[Task details] Copy each line below containing "ถนนเก".

[Records supplied]
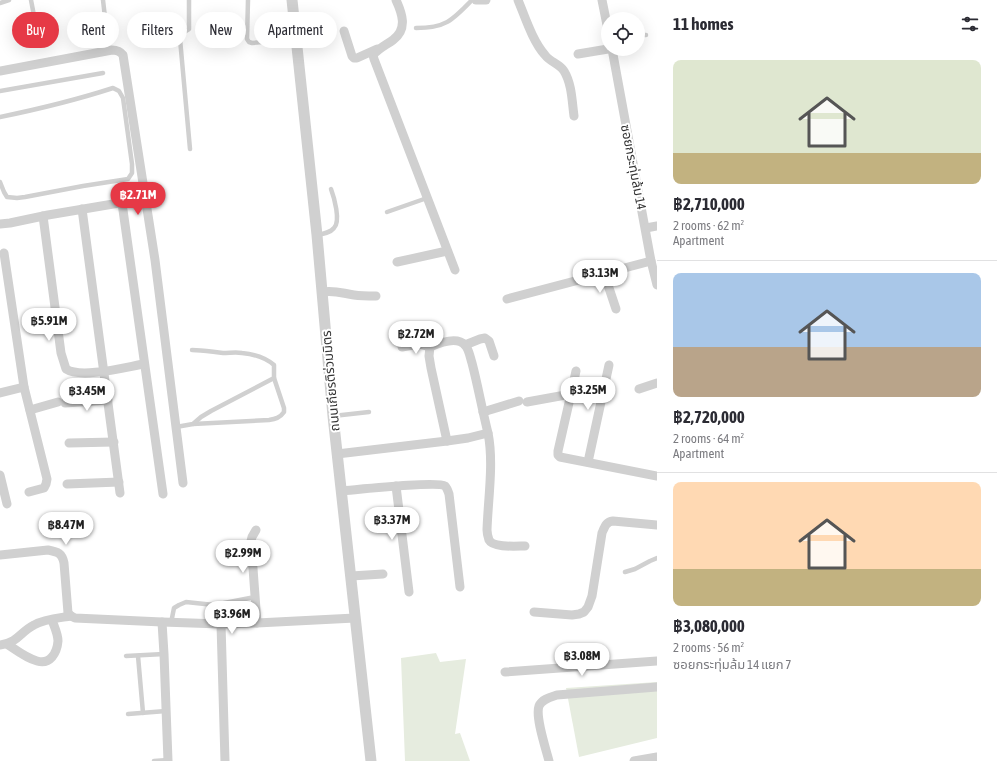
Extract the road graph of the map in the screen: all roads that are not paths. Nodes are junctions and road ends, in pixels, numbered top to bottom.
1 (9, 0) edge
2 (31, 0) edge
3 (103, 0) edge
4 (189, 0) edge
5 (248, 0) edge
6 (292, 0) edge
7 (396, 0) edge
8 (472, 0) edge
9 (476, 0) edge
10 (486, 0) edge
11 (518, 0) edge
12 (602, 0) edge
13 (0, 3) edge
14 (33, 12) edge
15 (104, 12) edge
16 (293, 12) edge
17 (604, 12) edge
18 (416, 28) dead end
19 (344, 31) dead end
20 (254, 43) edge
21 (382, 47) junction
22 (297, 48) edge
23 (601, 50) edge
24 (578, 54) dead end
25 (613, 56) edge
26 (0, 71) edge
27 (103, 73) dead end
28 (0, 91) edge
29 (574, 116) dead end
30 (0, 117) edge
31 (190, 149) dead end
32 (0, 182) edge
33 (331, 189) dead end
34 (427, 198) junction
35 (82, 209) junction
36 (387, 212) dead end
37 (43, 216) junction
38 (0, 224) edge
39 (657, 226) edge
40 (646, 228) junction
41 (317, 235) junction
42 (447, 250) junction
43 (4, 253) dead end
44 (651, 261) junction
45 (397, 262) dead end
46 (455, 270) dead end
47 (604, 273) junction
48 (657, 285) edge
49 (322, 292) junction
50 (376, 296) dead end
51 (507, 300) dead end
52 (616, 309) dead end
53 (465, 345) junction
54 (402, 347) dead end
55 (430, 347) junction
56 (192, 350) dead end
57 (494, 356) dead end
58 (144, 364) junction
59 (609, 365) dead end
60 (576, 370) dead end
61 (104, 371) junction
62 (274, 378) junction
63 (657, 383) edge
64 (24, 387) junction
65 (639, 389) dead end
66 (0, 393) edge
67 (572, 394) junction
68 (108, 400) junction
69 (30, 410) junction
70 (369, 412) dead end
71 (483, 412) junction
72 (333, 416) junction
73 (193, 424) junction
74 (176, 427) junction
75 (488, 433) junction
76 (447, 441) junction
77 (114, 442) junction
78 (69, 443) dead end
79 (337, 454) junction
80 (588, 462) junction
81 (0, 475) edge
82 (657, 476) edge
83 (119, 482) junction
84 (183, 483) dead end
85 (67, 484) dead end
86 (396, 486) junction
87 (341, 491) junction
88 (29, 492) dead end
89 (120, 493) dead end
90 (162, 494) dead end
91 (7, 504) dead end
92 (657, 525) edge
93 (256, 530) dead end
94 (525, 546) dead end
95 (0, 555) edge
96 (657, 558) edge
97 (625, 572) dead end
98 (383, 574) dead end
99 (351, 576) junction
100 (460, 587) dead end
101 (409, 592) dead end
102 (255, 597) junction
103 (534, 612) dead end
104 (71, 616) junction
105 (355, 618) junction
106 (52, 620) junction
107 (166, 622) junction
108 (257, 623) junction
109 (221, 624) junction
110 (4, 645) edge
111 (164, 654) junction
112 (126, 656) dead end
113 (138, 656) junction
114 (657, 661) edge
115 (504, 672) dead end
116 (657, 687) edge
117 (166, 711) junction
118 (142, 713) junction
119 (128, 714) dead end
120 (654, 758) edge
121 (154, 761) edge
122 (168, 761) edge
123 (225, 761) edge
124 (371, 761) edge
125 (549, 761) edge
126 (634, 761) edge

1 - 13 lane
2 - 14 lane
3 - 15 lane
4 - 31 lane
5 - 20 lane
6 - 16 street, ถนนเกียรติร่วมมิตร
7 - 21 street
8 - 18 lane
9 - 10 street
11 - 29 street
12 - 17 street
19 - 21 street
21 - 34 street
22 - 41 street, ถนนเกียรติร่วมมิตร
23 - 24 street
25 - 40 street, ซอยกระทุ่มล้ม 14
26 - 74 street
27 - 28 lane
30 - 32 lane
33 - 41 lane
34 - 36 lane
34 - 42 street
35 - 37 street
35 - 58 street
35 - 61 street
37 - 38 street
37 - 61 street
39 - 40 street
40 - 44 street, ซอยกระทุ่มล้ม 14
41 - 49 street, ถนนเกียรติร่วมมิตร
42 - 45 street
42 - 46 street
43 - 64 street
44 - 47 street
44 - 48 street, ซอยกระทุ่มล้ม 14
47 - 51 street
47 - 52 street
49 - 50 street
49 - 72 street, ถนนเกียรติร่วมมิตร
53 - 55 street
53 - 57 street
53 - 71 street
54 - 55 street
55 - 76 street
56 - 62 lane
58 - 61 street
58 - 90 street
59 - 80 street
60 - 67 street
61 - 68 street
62 - 73 lane
62 - 73 lane
63 - 65 street
64 - 66 street
64 - 69 street
67 - 71 street
67 - 80 street
68 - 69 street
68 - 77 street
69 - 88 street
70 - 72 lane
71 - 75 street
72 - 79 street, ถนนเกียรติร่วมมิตร
73 - 74 lane
74 - 84 street
75 - 76 street
75 - 94 street
76 - 79 street
77 - 78 street
77 - 83 street
79 - 87 street, ถนนเกียรติร่วมมิตร
80 - 82 street
81 - 91 street
83 - 85 street
83 - 89 street
86 - 87 street
86 - 100 street
86 - 101 street
87 - 99 street, ถนนเกียรติร่วมมิตร
92 - 103 street
93 - 102 street
95 - 104 street
96 - 97 lane
98 - 99 street
99 - 105 street, ถนนเกียรติร่วมมิตร
102 - 107 lane
102 - 108 street
104 - 106 street
104 - 107 street
105 - 108 street
105 - 124 street, ถนนเกียรติร่วมมิตร
106 - 110 street
106 - 110 street
107 - 109 street
107 - 111 street
108 - 109 street
109 - 123 street
111 - 113 lane
111 - 117 street
112 - 113 lane
113 - 118 lane
114 - 115 street
116 - 125 street
117 - 118 lane
117 - 122 street
118 - 119 lane
120 - 126 street
121 - 122 lane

[Expected output]
6 - 16 street, ถนนเกียรติร่วมมิตร
22 - 41 street, ถนนเกียรติร่วมมิตร
41 - 49 street, ถนนเกียรติร่วมมิตร
49 - 72 street, ถนนเกียรติร่วมมิตร
72 - 79 street, ถนนเกียรติร่วมมิตร
79 - 87 street, ถนนเกียรติร่วมมิตร
87 - 99 street, ถนนเกียรติร่วมมิตร
99 - 105 street, ถนนเกียรติร่วมมิตร
105 - 124 street, ถนนเกียรติร่วมมิตร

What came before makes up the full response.